• [Belge Alıntısı]:

════════════════════

Türkiye Ortadoğu’da kalıcı ateşkes için ne yapabilir?
Gazze’de geçici ateşkes ilan edildi. Ankara kalıcı ateşkes için çağrıda bulunurken, insani aranın kalıcı ateşkese dönüşüp dönüşmeyeceği tartışılıyor. Peki Türkiye nasıl bir rol oynayabilir?
İsrail ile Hamas arasında 7 Ekim saldırısının ardından ilk kez geçici ateşkes sağlanırken; Katar’ın arabuluculuğunda, ABD ile Mısır’ın katkıları sonucu varılan uzlaşının kalıcı ateşkese dönüşüp dönüşmeyeceği ve Türkiye’nin bunun için nasıl bir rol oynayabileceği tartışılıyor.
Farklı ülkelerden lehte tepkilerin geldiği bu geçici ateşkese Türkiye de “akan kanın bir nebze olsun hafifletilmesi bakımından” olumlu baktığını açıkladı.
Dışişleri Bakanlığı’ndan yapılan açıklamada ABD ve Mısır’a atıf yapılmadan “Bu insani aranın çatışmaların bir an önce tamamen sona erdirilmesine yardımcı olmasını ve iki devletli çözüm temelinde, adil ve kalıcı bir barışa yönelik bir süreci başlatmasını temenni ediyor, Katar’ın bu mutabakata varılmasını sağlayan çabalarını takdirle karşılıyoruz” denildi.
Türkiye arabulucu olabilir miydi?

════════════════════

• [Sağlanan Kayıtlar]:
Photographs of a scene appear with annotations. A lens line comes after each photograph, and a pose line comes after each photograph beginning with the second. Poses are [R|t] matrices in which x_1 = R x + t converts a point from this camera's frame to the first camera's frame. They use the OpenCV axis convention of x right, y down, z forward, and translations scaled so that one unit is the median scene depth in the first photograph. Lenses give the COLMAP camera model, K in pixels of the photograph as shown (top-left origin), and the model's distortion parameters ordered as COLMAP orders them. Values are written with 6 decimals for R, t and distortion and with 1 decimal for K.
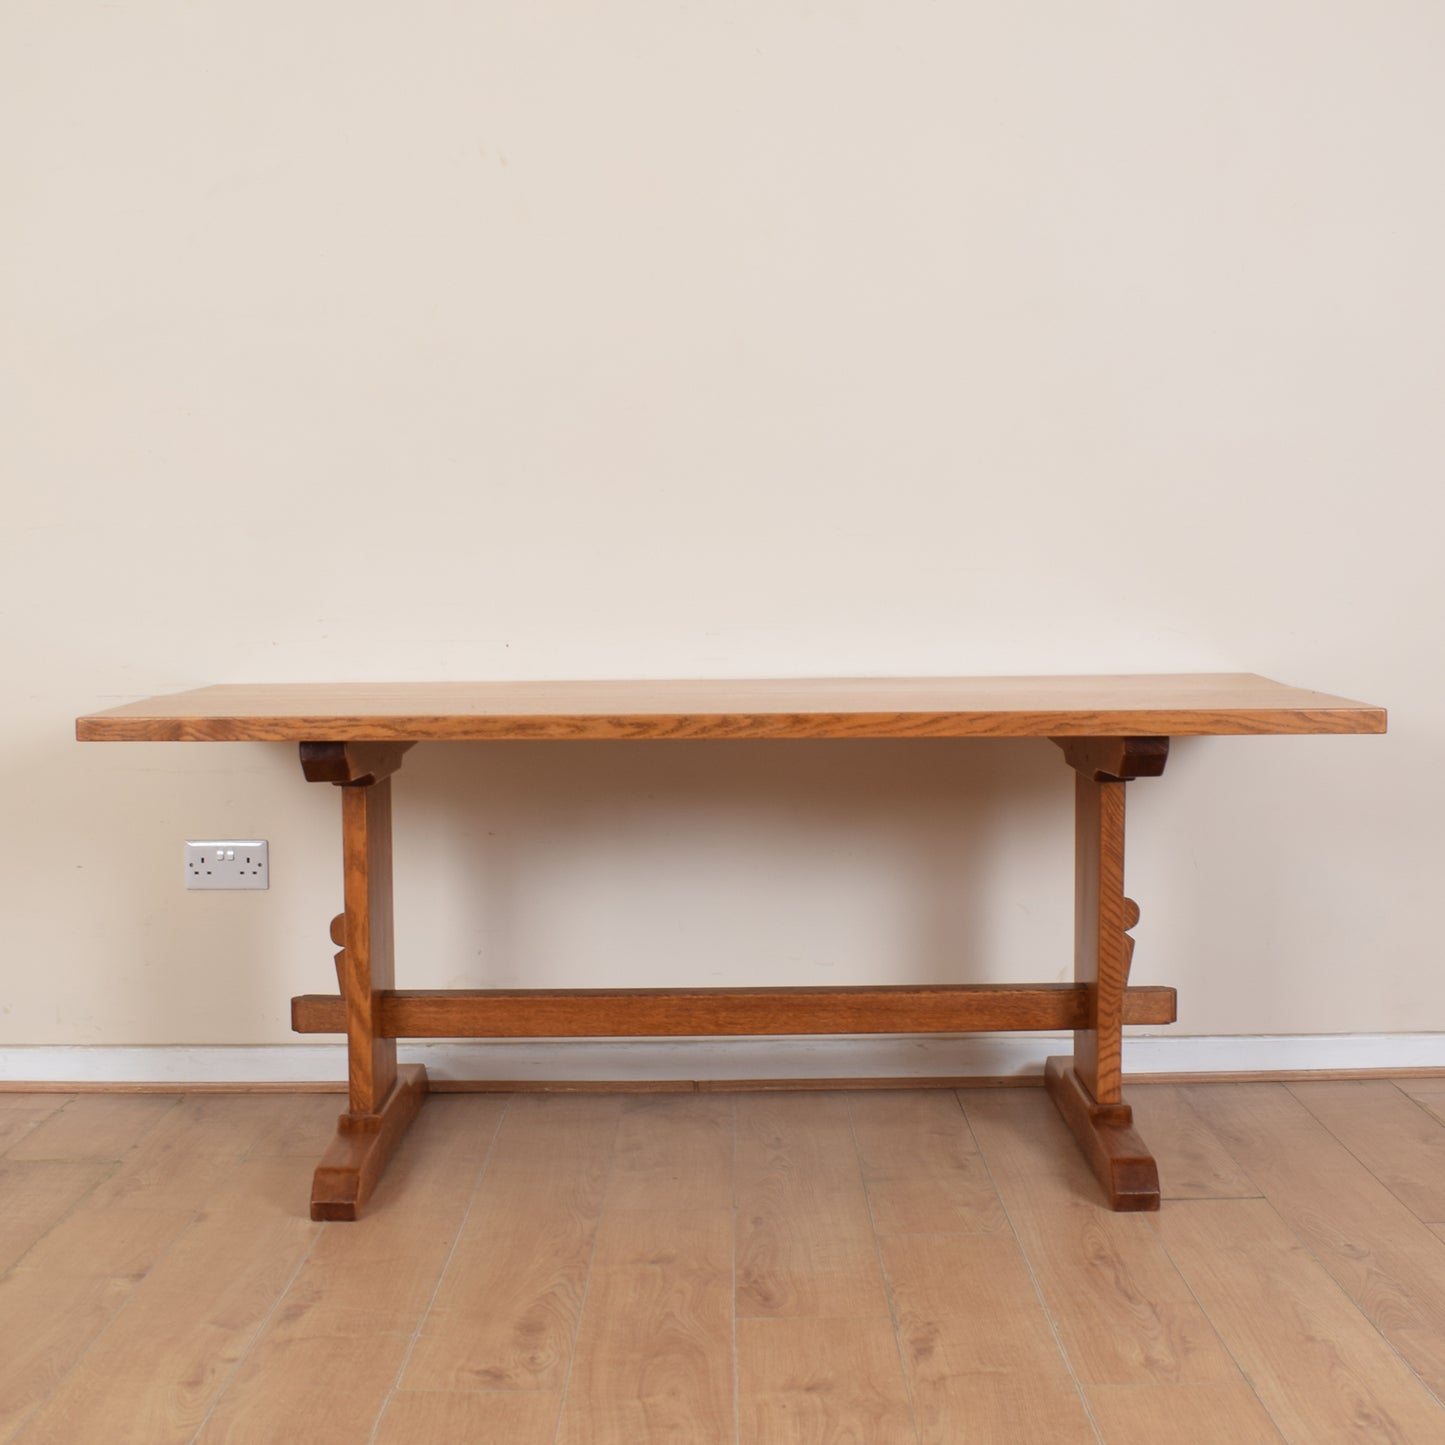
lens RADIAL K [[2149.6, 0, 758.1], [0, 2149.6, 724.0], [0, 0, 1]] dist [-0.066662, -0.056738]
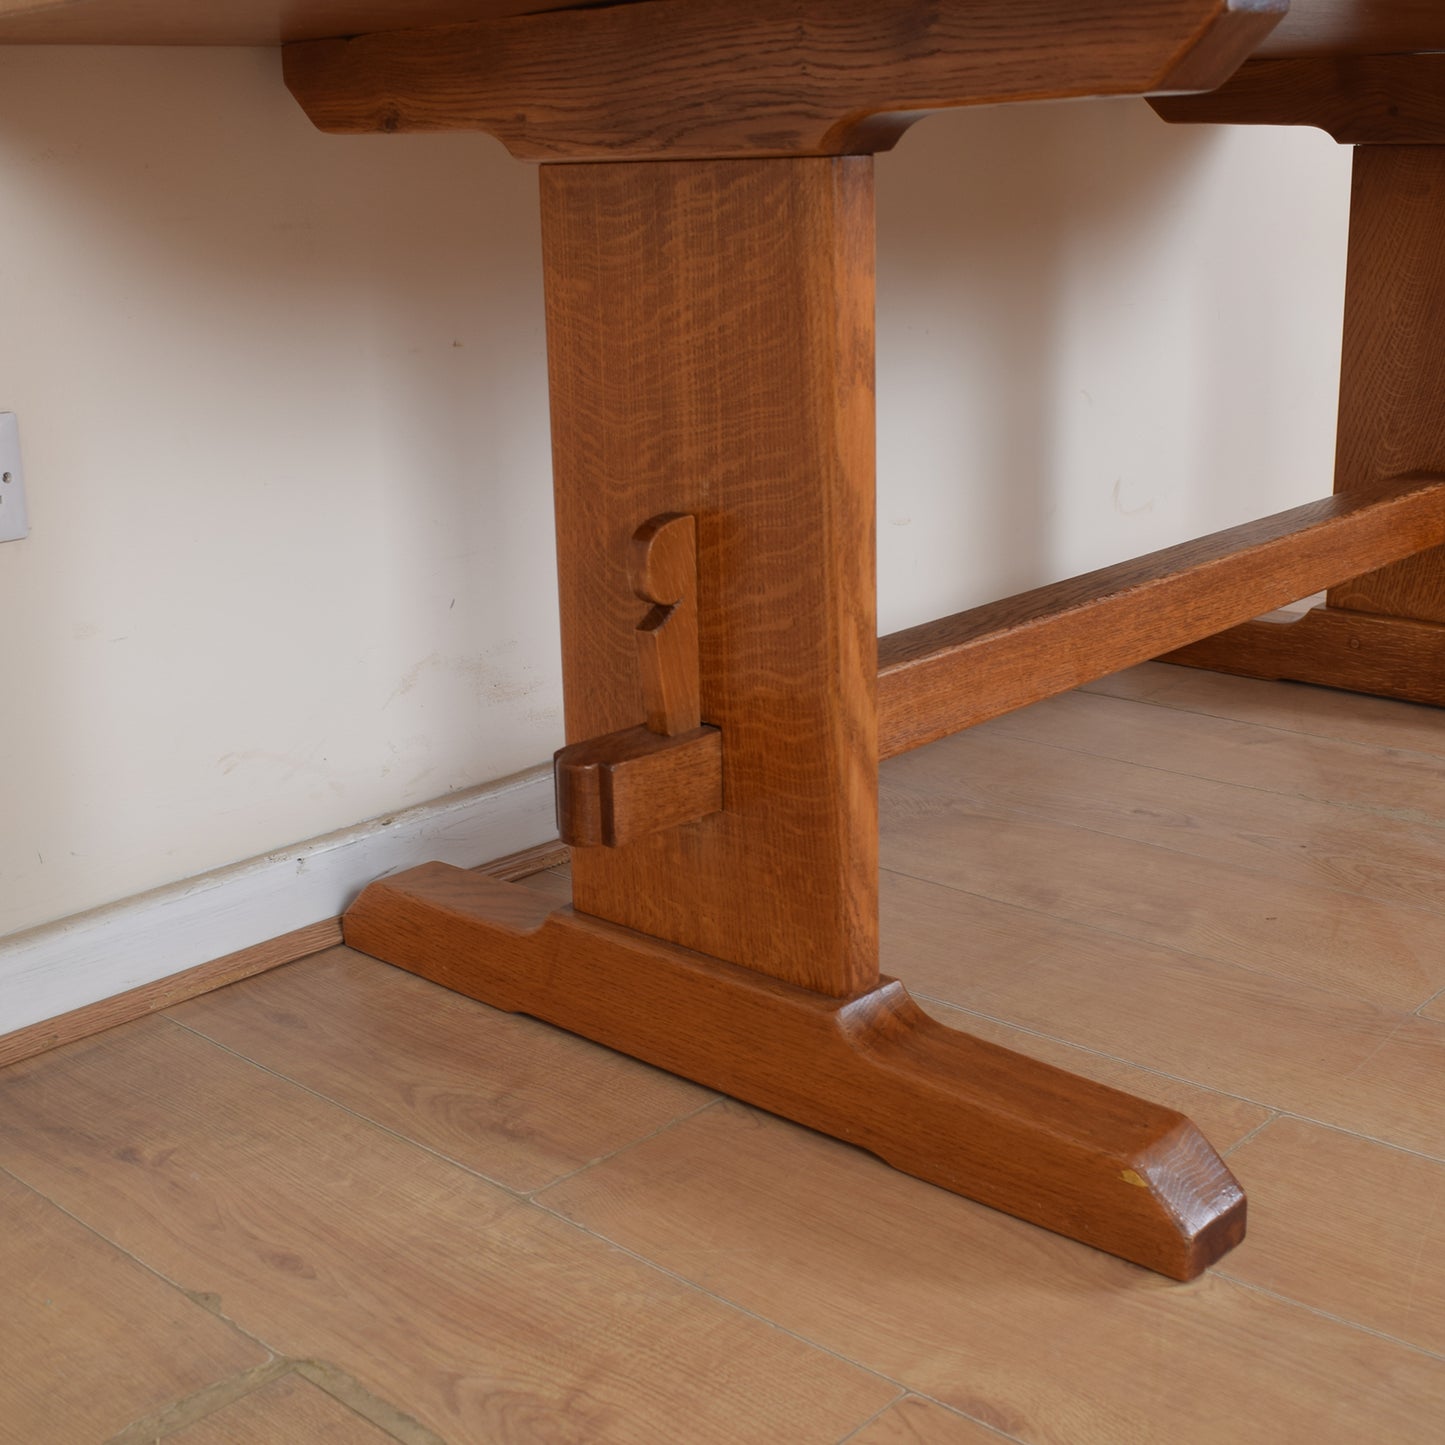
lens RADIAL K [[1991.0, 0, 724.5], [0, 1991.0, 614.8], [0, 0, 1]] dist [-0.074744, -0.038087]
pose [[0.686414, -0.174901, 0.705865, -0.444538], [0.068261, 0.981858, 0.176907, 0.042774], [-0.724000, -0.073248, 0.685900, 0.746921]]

════════════════════

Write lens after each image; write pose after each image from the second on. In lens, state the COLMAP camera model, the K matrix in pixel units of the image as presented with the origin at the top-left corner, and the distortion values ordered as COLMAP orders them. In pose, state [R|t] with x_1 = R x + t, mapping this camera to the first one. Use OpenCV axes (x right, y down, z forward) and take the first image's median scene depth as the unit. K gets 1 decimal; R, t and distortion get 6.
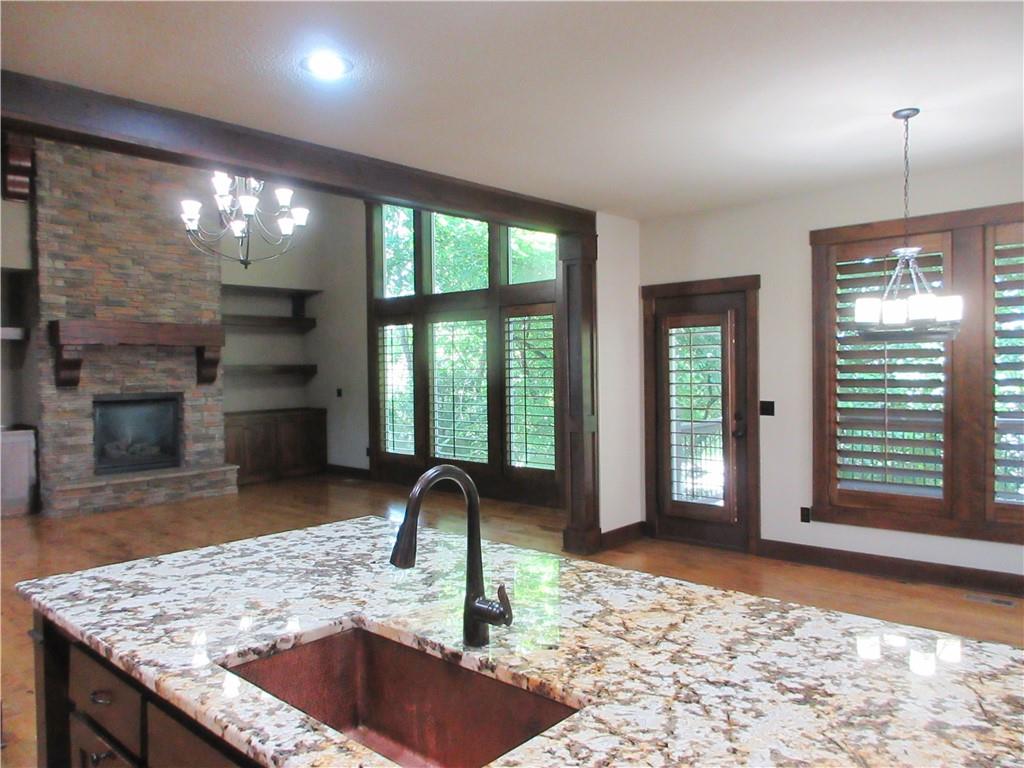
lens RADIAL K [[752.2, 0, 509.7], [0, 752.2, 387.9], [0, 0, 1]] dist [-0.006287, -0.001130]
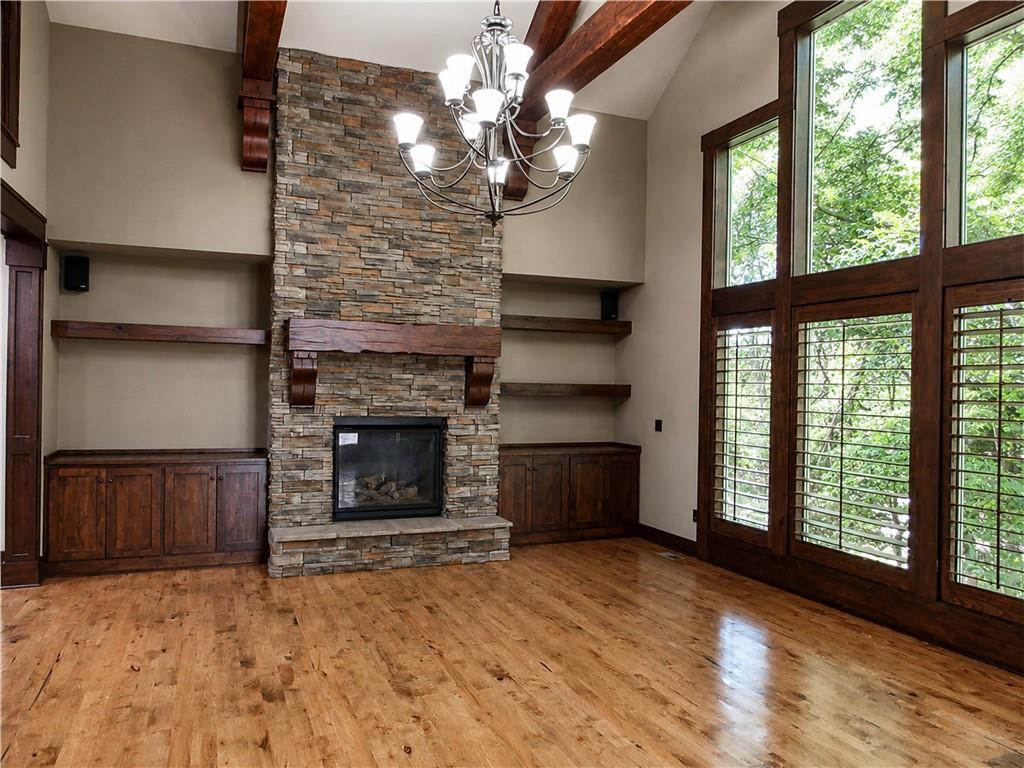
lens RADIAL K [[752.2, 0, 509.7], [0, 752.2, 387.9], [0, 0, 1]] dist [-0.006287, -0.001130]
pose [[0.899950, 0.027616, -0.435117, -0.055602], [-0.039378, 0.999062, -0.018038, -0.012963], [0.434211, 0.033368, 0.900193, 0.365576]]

════════════════════

• [Alıştırma]: Belge alıntısına göre İsrail ile Hamas arasındaki geçici ateşkes uzlaşısı hangi ülkenin arabuluculuğunda sağlanmıştır?

• [Alıştırma Çıktısı]: Uzlaşı Katar'ın arabuluculuğunda sağlanmıştır.